Counting Principles - Main Theorem

The Binomial Theorem is the central result connecting combinatorics with algebra, providing a powerful tool for expanding powers and deriving identities involving binomial coefficients.

Proof (Combinatorial):

We provide a combinatorial proof by counting the terms in the expansion of $(x+y)^n = (x+y)(x+y)\cdots(x+y)$ ($n$ factors).

Each term in the expansion is obtained by choosing either $x$ or $y$ from each of the $n$ factors and multiplying these choices together. A term of the form $x^{n-k}y^k$ arises by choosing $y$ from exactly $k$ of the $n$ factors and $x$ from the remaining $n-k$ factors.

The number of ways to choose which $k$ factors contribute $y$ is $\binom{n}{k}$, since we are selecting $k$ positions from $n$ positions. Therefore, the coefficient of $x^{n-k}y^k$ is $\binom{n}{k}$.

Summing over all possible values of $k$ from 0 to $n$ gives: $(x+y)^n = \sum_{k=0}^{n} \binom{n}{k} x^{n-k} y^k$

Proof (Algebraic/Induction):

We prove by induction on $n$.

Base case: For $n=0$, $(x+y)^0 = 1 = \binom{0}{0}x^0y^0$, which is true.

Inductive step: Assume the formula holds for $n$. We show it holds for $n+1$: $(x+y)^{n+1} = (x+y)(x+y)^n = (x+y)\sum_{k=0}^{n} \binom{n}{k} x^{n-k} y^k$

Expanding: $= \sum_{k=0}^{n} \binom{n}{k} x^{n+1-k} y^k + \sum_{k=0}^{n} \binom{n}{k} x^{n-k} y^{k+1}$

Reindexing the second sum (replacing $k$ with $k-1$): $= \sum_{k=0}^{n} \binom{n}{k} x^{n+1-k} y^k + \sum_{k=1}^{n+1} \binom{n}{k-1} x^{n+1-k} y^k$

The $k=0$ term from the first sum is $\binom{n}{0}x^{n+1} = x^{n+1}$. The $k=n+1$ term from the second sum is $\binom{n}{n}y^{n+1} = y^{n+1}$. For $1 \leq k \leq n$, we use Pascal's identity: $\binom{n}{k} + \binom{n}{k-1} = \binom{n+1}{k}$

Therefore: $(x+y)^{n+1} = \binom{n+1}{0}x^{n+1} + \sum_{k=1}^{n} \binom{n+1}{k} x^{n+1-k} y^k + \binom{n+1}{n+1}y^{n+1}$ $= \sum_{k=0}^{n+1} \binom{n+1}{k} x^{n+1-k} y^k$

This completes the induction. $\square$

== WHAT YOU NEED TO DO ==
In the binomial theorem text above, which identity does the inductive step use for values of k from 1 to n? Please give its name.

== DATA BLOCK ==
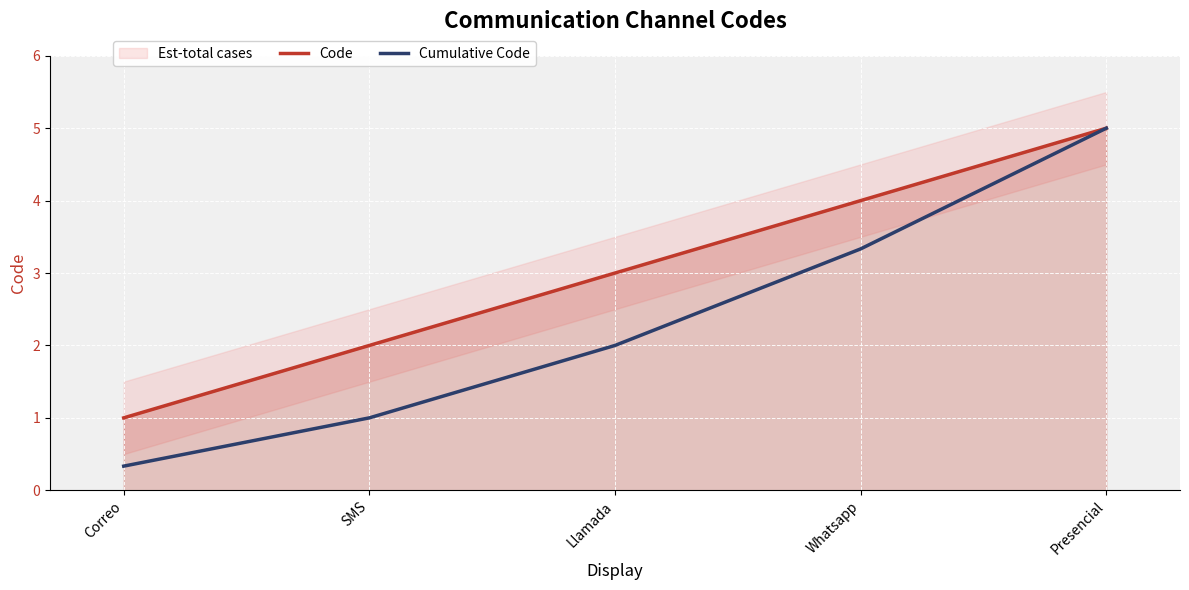

Which category has the highest value across all series?

Presencial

== ANSWER BOX ==
Pascal's identity